_TASK_: Give back the data exactly, with no images.
--- START ---
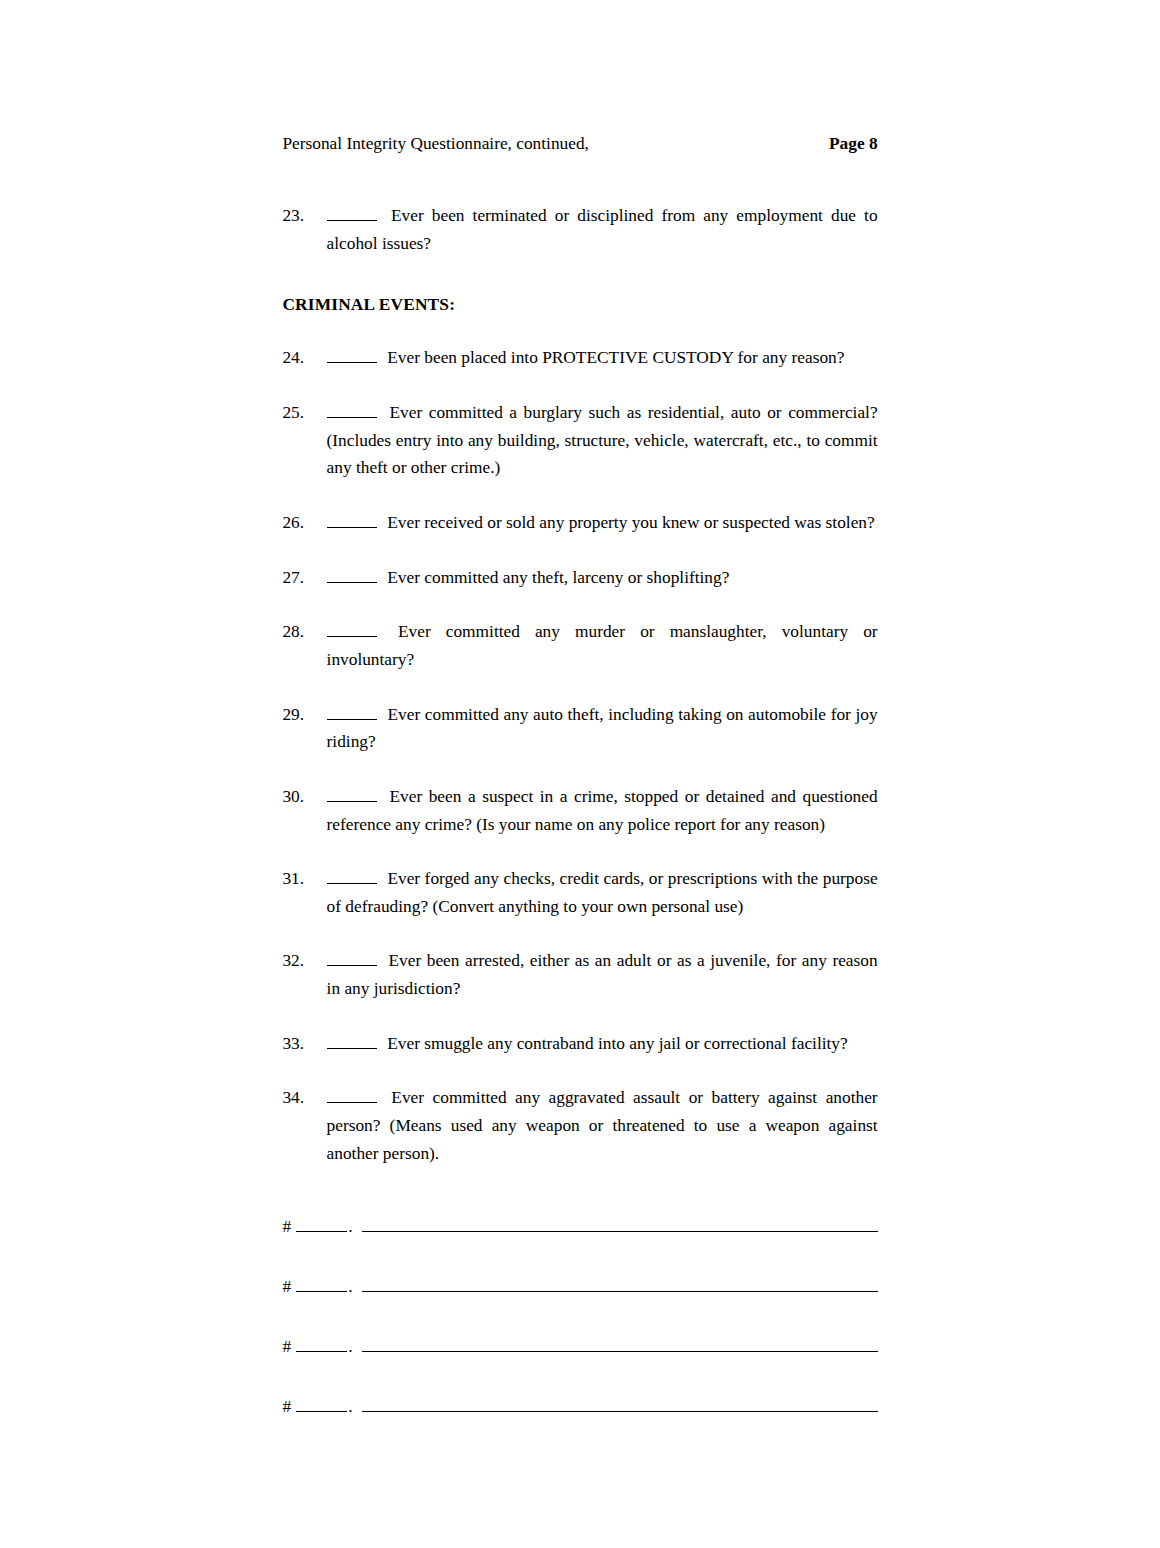Personal Integrity Questionnaire, continued,
Page 8
23. Ever been terminated or disciplined from any employment due to alcohol issues?
CRIMINAL EVENTS:
24. Ever been placed into PROTECTIVE CUSTODY for any reason?
25. Ever committed a burglary such as residential, auto or commercial? (Includes entry into any building, structure, vehicle, watercraft, etc., to commit any theft or other crime.)
26. Ever received or sold any property you knew or suspected was stolen?
27. Ever committed any theft, larceny or shoplifting?
28. Ever committed any murder or manslaughter, voluntary or involuntary?
29. Ever committed any auto theft, including taking on automobile for joy riding?
30. Ever been a suspect in a crime, stopped or detained and questioned reference any crime? (Is your name on any police report for any reason)
31. Ever forged any checks, credit cards, or prescriptions with the purpose of defrauding? (Convert anything to your own personal use)
32. Ever been arrested, either as an adult or as a juvenile, for any reason in any jurisdiction?
33. Ever smuggle any contraband into any jail or correctional facility?
34. Ever committed any aggravated assault or battery against another person? (Means used any weapon or threatened to use a weapon against another person).
# .
# .
# .
# .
--- END ---
_SOLVED EXERCISE_:
Personal Integrity Questionnaire, continued,
Page 8
23. Ever been terminated or disciplined from any employment due to alcohol issues?
CRIMINAL EVENTS:
24. Ever been placed into PROTECTIVE CUSTODY for any reason?
25. Ever committed a burglary such as residential, auto or commercial? (Includes entry into any building, structure, vehicle, watercraft, etc., to commit any theft or other crime.)
26. Ever received or sold any property you knew or suspected was stolen?
27. Ever committed any theft, larceny or shoplifting?
28. Ever committed any murder or manslaughter, voluntary or involuntary?
29. Ever committed any auto theft, including taking on automobile for joy riding?
30. Ever been a suspect in a crime, stopped or detained and questioned reference any crime? (Is your name on any police report for any reason)
31. Ever forged any checks, credit cards, or prescriptions with the purpose of defrauding? (Convert anything to your own personal use)
32. Ever been arrested, either as an adult or as a juvenile, for any reason in any jurisdiction?
33. Ever smuggle any contraband into any jail or correctional facility?
34. Ever committed any aggravated assault or battery against another person? (Means used any weapon or threatened to use a weapon against another person).
# .
# .
# .
# .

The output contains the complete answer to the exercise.